** Record extracts follows **

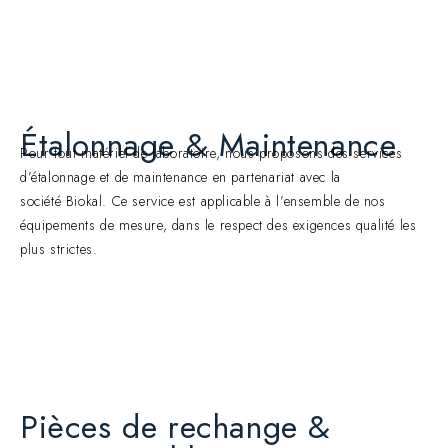
Étalonnage & Maintenance
Pour tout matériel de laboratoire, nous proposons des services
d’étalonnage et de maintenance en partenariat avec la
société Biokal. Ce service est applicable à l’ensemble de nos
équipements de mesure, dans le respect des exigences qualité les
plus strictes.
Pièces de rechange &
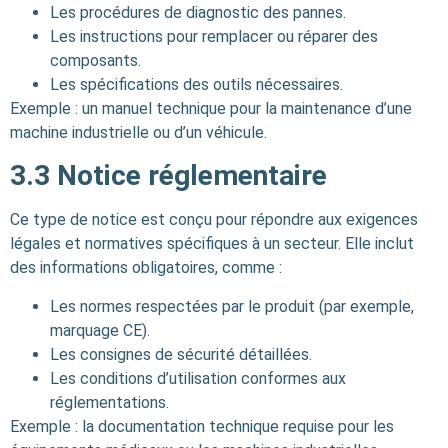
Les procédures de diagnostic des pannes.
Les instructions pour remplacer ou réparer des
composants.
Les spécifications des outils nécessaires.
Exemple : un manuel technique pour la maintenance d’une
machine industrielle ou d’un véhicule.
3.3
Notice réglementaire
Ce type de notice est conçu pour répondre aux exigences
légales et normatives spécifiques à un secteur. Elle inclut
des informations obligatoires, comme :
Les normes respectées par le produit (par exemple,
marquage CE).
Les consignes de sécurité détaillées.
Les conditions d’utilisation conformes aux
réglementations.
Exemple : la documentation technique requise pour les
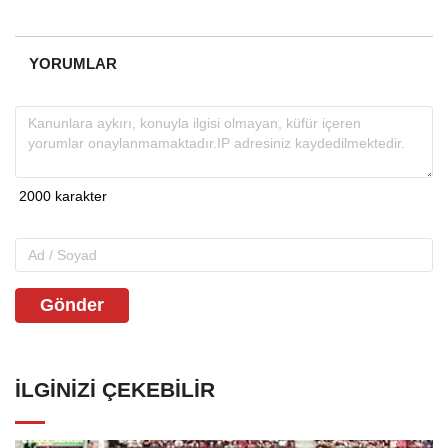
YORUMLAR
Gönder
İLGINIZI ÇEKEBILIR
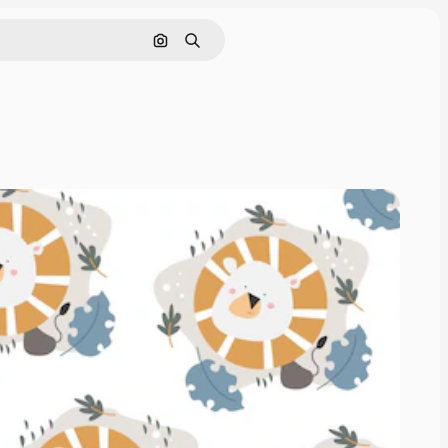
Pesquisar por imagem
Buscar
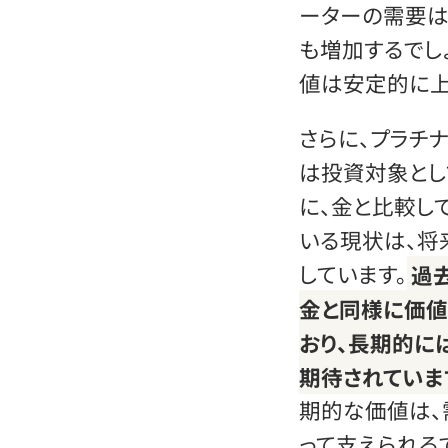
ーターの需要は
も増加するでし
値は安定的に上
さらに、プラチ
は投資対象とし
に、金と比較し
いる現状は、将
しています。
過
金と同様に価値
おり、長期的に
期待されていま
期的な価値は、
って支えられるで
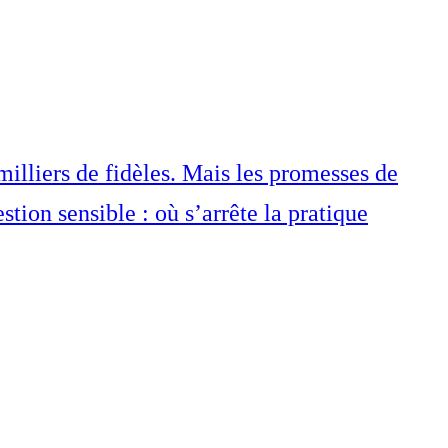
milliers de fidèles. Mais les promesses de
stion sensible : où s’arrête la pratique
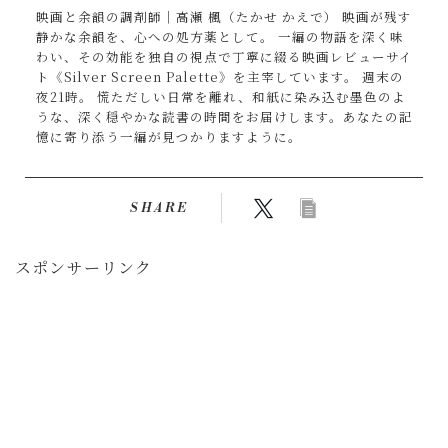
映画と余韻の調剤師｜高瀬 楓（たかせ かえで） 映画が残す
静かな余韻を、心への処方薬として。 一編の物語を深く味
わい、その効能を独自の視点で丁寧に綴る映画レビューサイ
ト《Silver Screen Palette》を主宰しています。 週末の
夜21時。 慌ただしい日常を離れ、和紙に染み込む墨色のよ
うな、深く穏やかな読書の時間をお届けします。あなたの記
憶に寄り添う一編が見つかりますように。
SHARE
スポンサーリンク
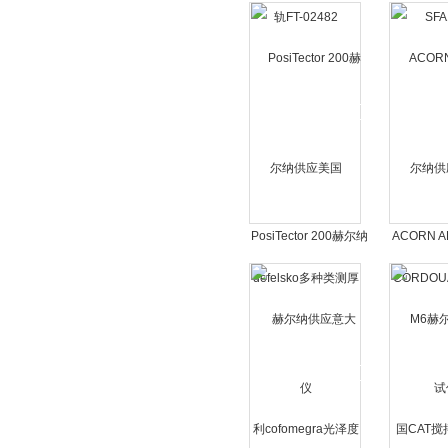
02482
PosiTector 200赫尔纳
ACORN 
供应美国defelsko多种
供应法国C
类测厚仪
粒度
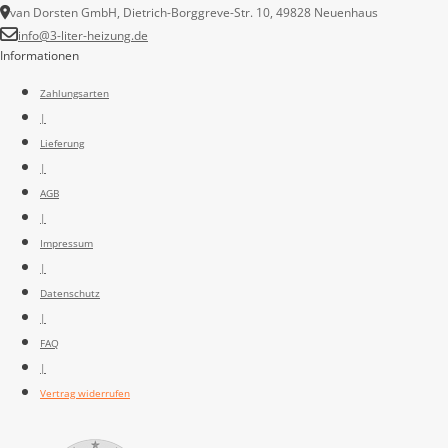
van Dorsten GmbH, Dietrich-Borggreve-Str. 10, 49828 Neuenhaus
info@3-liter-heizung.de
Informationen
Zahlungsarten
|
Lieferung
|
AGB
|
Impressum
|
Datenschutz
|
FAQ
|
Vertrag widerrufen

** End of Record extracts **

Exercise | Set down the text of all the items above word for word, line by line, and leave the pictures out.

Problem solution |
Étalonnage & Maintenance
Pour tout matériel de laboratoire, nous proposons des services
d’étalonnage et de maintenance en partenariat avec la
société Biokal. Ce service est applicable à l’ensemble de nos
équipements de mesure, dans le respect des exigences qualité les
plus strictes.
Pièces de rechange &
Les procédures de diagnostic des pannes.
Les instructions pour remplacer ou réparer des
composants.
Les spécifications des outils nécessaires.
Exemple : un manuel technique pour la maintenance d’une
machine industrielle ou d’un véhicule.
3.3
Notice réglementaire
Ce type de notice est conçu pour répondre aux exigences
légales et normatives spécifiques à un secteur. Elle inclut
des informations obligatoires, comme :
Les normes respectées par le produit (par exemple,
marquage CE).
Les consignes de sécurité détaillées.
Les conditions d’utilisation conformes aux
réglementations.
Exemple : la documentation technique requise pour les
YORUMLAR
Gönder
İLGINIZI ÇEKEBILIR
Pesquisar por imagem
Buscar
ーターの需要は
も増加するでし
値は安定的に上
さらに、プラチ
は投資対象とし
に、金と比較し
いる現状は、将
しています。
過
金と同様に価値
おり、長期的に
期待されていま
期的な価値は、
って支えられるで
milliers de fidèles. Mais les promesses de
stion sensible : où s’arrête la pratique
映画と余韻の調剤師｜高瀬 楓（たかせ かえで） 映画が残す
静かな余韻を、心への処方薬として。 一編の物語を深く味
わい、その効能を独自の視点で丁寧に綴る映画レビューサイ
ト《Silver Screen Palette》を主宰しています。 週末の
夜21時。 慌ただしい日常を離れ、和紙に染み込む墨色のよ
うな、深く穏やかな読書の時間をお届けします。あなたの記
憶に寄り添う一編が見つかりますように。
SHARE
スポンサーリンク
02482
PosiTector 200赫尔纳
ACORN 
供应美国defelsko多种
供应法国C
类测厚仪
粒度
van Dorsten GmbH, Dietrich-Borggreve-Str. 10, 49828 Neuenhaus
info@3-liter-heizung.de
Informationen
Zahlungsarten
|
Lieferung
|
AGB
|
Impressum
|
Datenschutz
|
FAQ
|
Vertrag widerrufen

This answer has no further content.